Yes, according to new research, it seems to matter quite a bit. In “Protecting Your Friends: The Role of Connections in Division Manager Careers,” published in March in the Journal of Financial and Quantitative Analysis, Culverhouse’s Dr. Joshua R. Pierce along with collaborators Charles J. Haddock (University of Pittsburgh), Jing Huang (Ernst & Young), and Paul Obermann (Idaho State University) investigated the role of relationships with the CEO in career outcomes of division managers.
They found that managers who are connected to the CEO by having a school, former place of work, or other social connection in common are much less likely than others to leave the firm — around 40 percent less likely. They are also much more likely to be promoted, at about double the rate of non-CEO-connected managers. Additionally, connected managers in peripheral segments tend to enjoy more CEO protection. This may be because the CEO knows less about the manager’s segment and is less able to monitor it, and is more likely to give them the benefit of the doubt when performance is in question.
Bottom line? In firms with weak governance and incentives, division managers who are connected to the CEO seem to be more protected.
But what is less clear is whether this is good for shareholders.
Even for managers whose units perform poorly, where dismissal might be an expected outcome, the connection to the CEO seems to protect these people from losing their jobs. And not just because CEOs hire their friends and then do not want to fire them. Connected managers tend to enjoy CEO protection whether the CEO hired them or inherited them when taking office.
Do the CEOs know something shareholders don’t? Probably not. While it is tempting to assume that CEOs defend these underperforming managers because of a warranted confidence in their ability to bring their divisions back from adversity, the evidence does not bear this out. Most of the managers do not seem very able to right the ship after bad division performance.
That may be part of the reason that while these connected managers might enjoy the CEO’s favor, the outside world is less charitable. The researchers found that when connected managers are promoted, the market tends to react negatively.
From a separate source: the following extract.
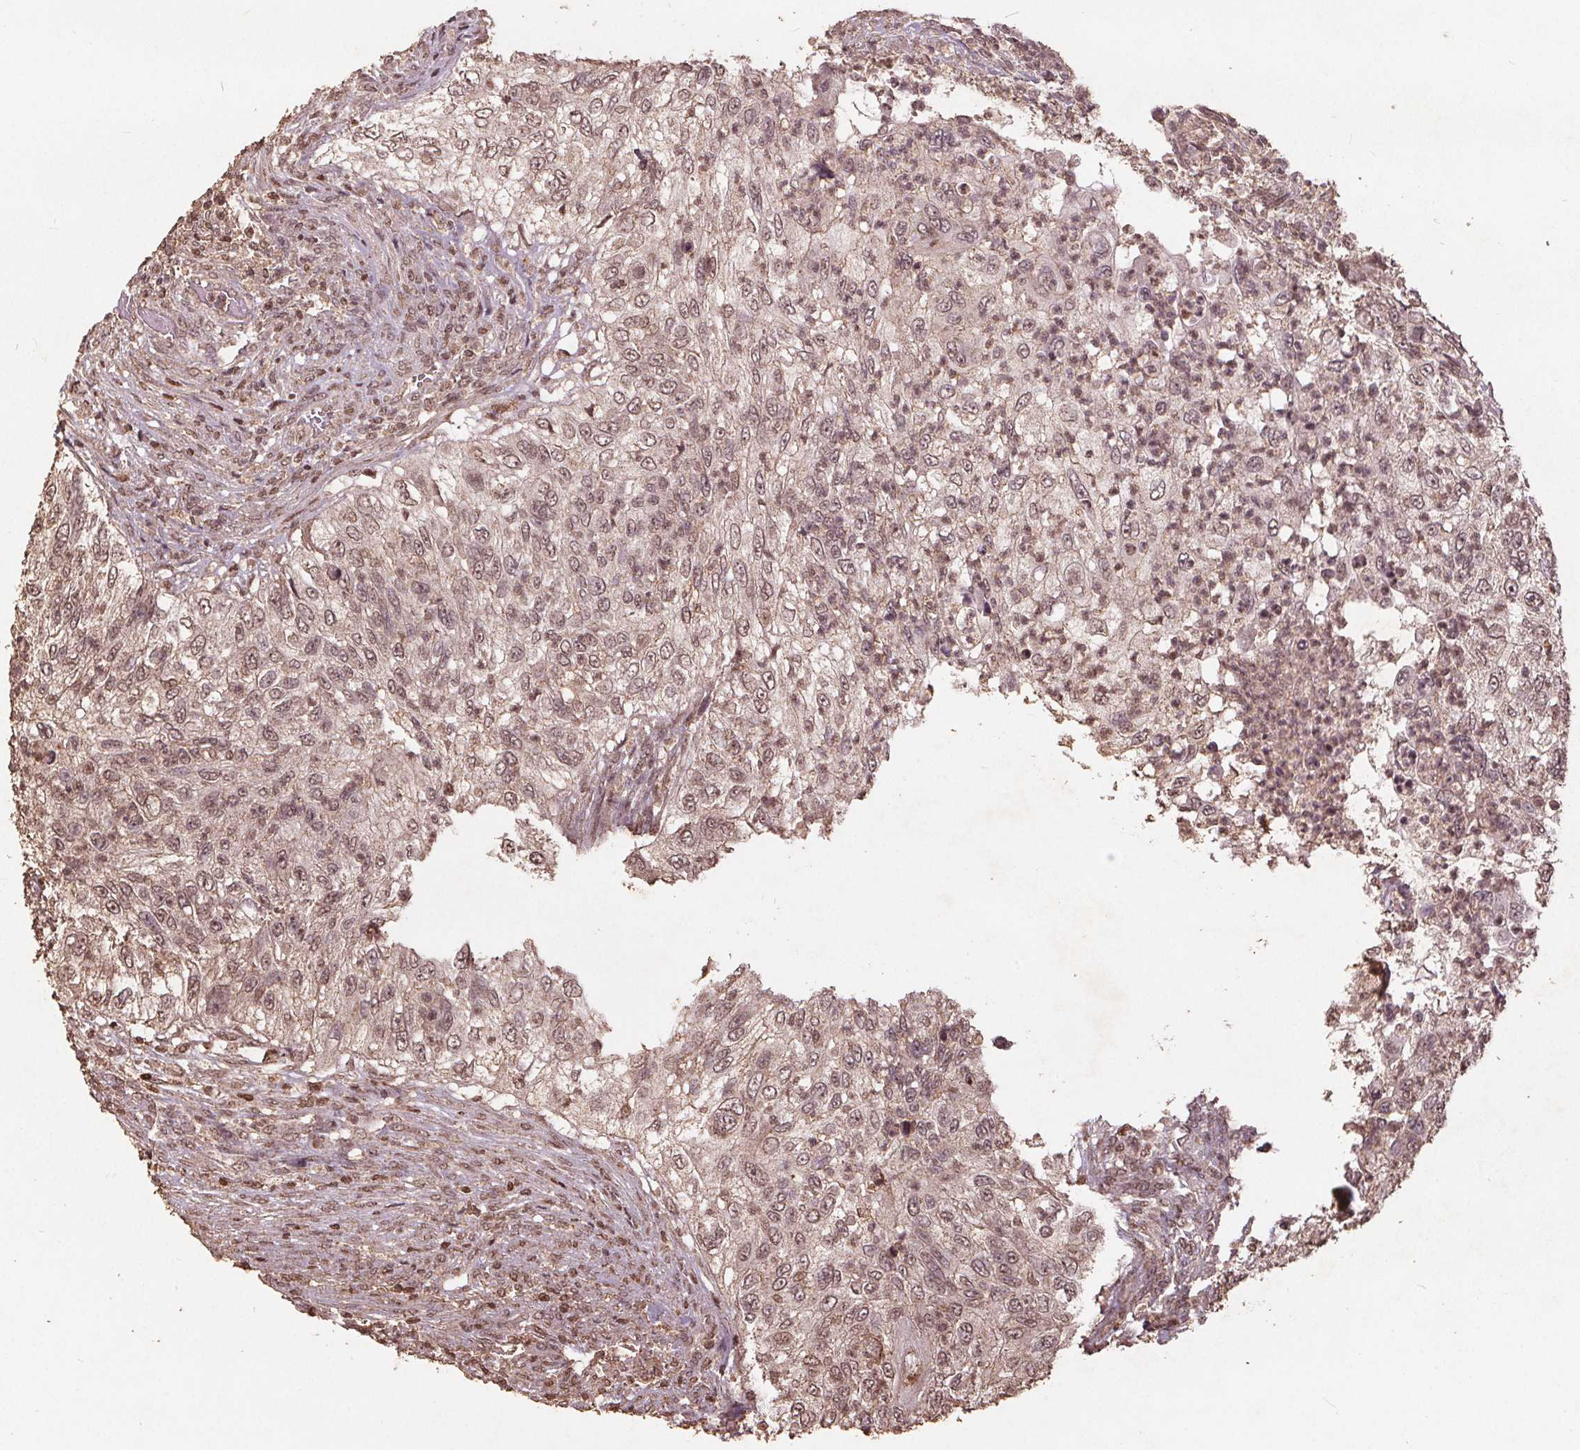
{"staining": {"intensity": "moderate", "quantity": ">75%", "location": "nuclear"}, "tissue": "urothelial cancer", "cell_type": "Tumor cells", "image_type": "cancer", "snomed": [{"axis": "morphology", "description": "Urothelial carcinoma, High grade"}, {"axis": "topography", "description": "Urinary bladder"}], "caption": "Moderate nuclear expression for a protein is present in about >75% of tumor cells of urothelial cancer using IHC.", "gene": "DSG3", "patient": {"sex": "female", "age": 60}}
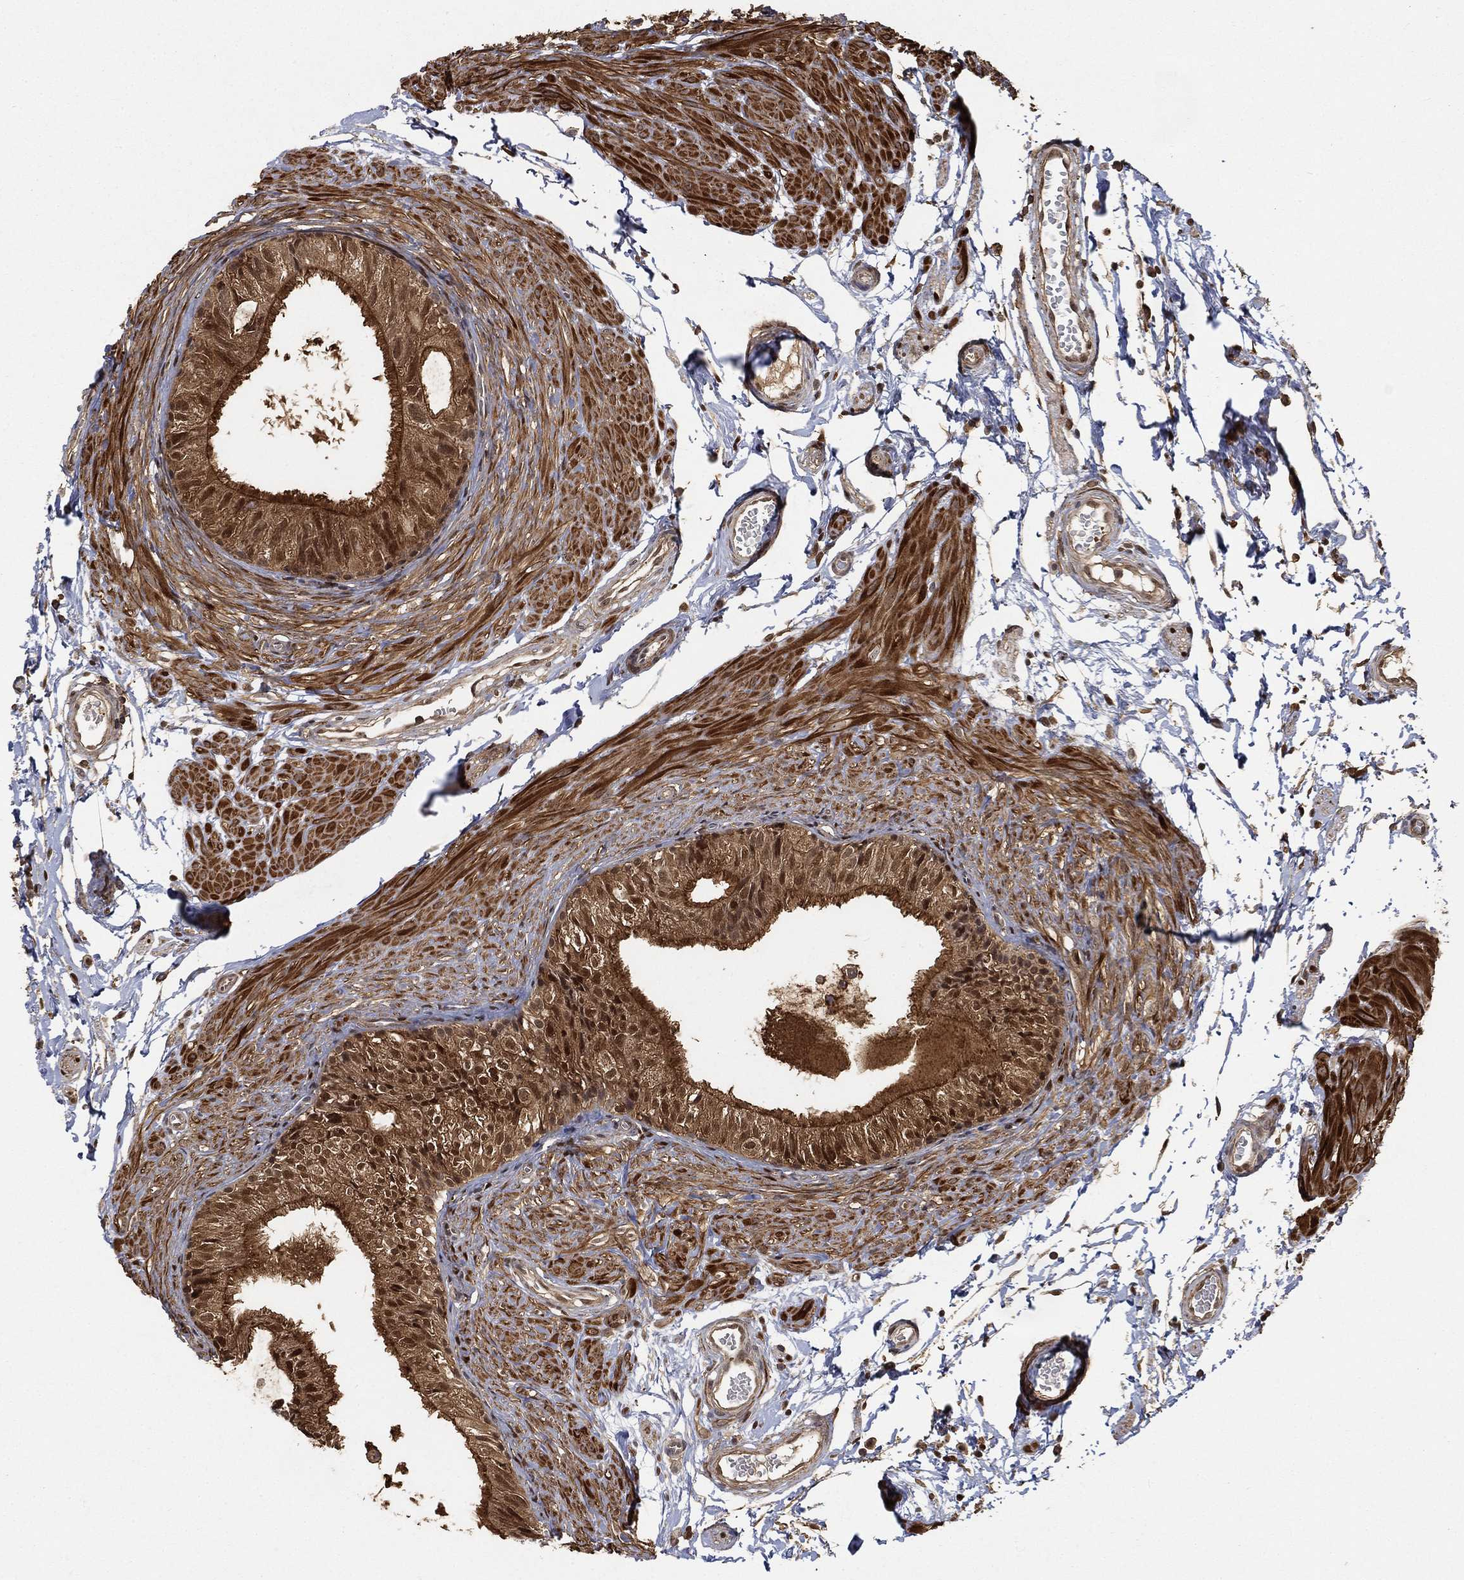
{"staining": {"intensity": "strong", "quantity": ">75%", "location": "cytoplasmic/membranous,nuclear"}, "tissue": "epididymis", "cell_type": "Glandular cells", "image_type": "normal", "snomed": [{"axis": "morphology", "description": "Normal tissue, NOS"}, {"axis": "topography", "description": "Epididymis"}], "caption": "The histopathology image exhibits a brown stain indicating the presence of a protein in the cytoplasmic/membranous,nuclear of glandular cells in epididymis. The protein is stained brown, and the nuclei are stained in blue (DAB IHC with brightfield microscopy, high magnification).", "gene": "CRYL1", "patient": {"sex": "male", "age": 22}}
They also found that if and when they do leave the firm, these managers are less likely to find employment on the same level or higher than the job they left.
CEO connections seem to matter a great deal for division managers. But the evidence suggests that the CEO can only protect and promote a manager’s career to a certain degree. Within the firm? Yes, absolutely. But outside of the firm, in landing a new and better job after leaving? There, the CEO’s reach seems to end.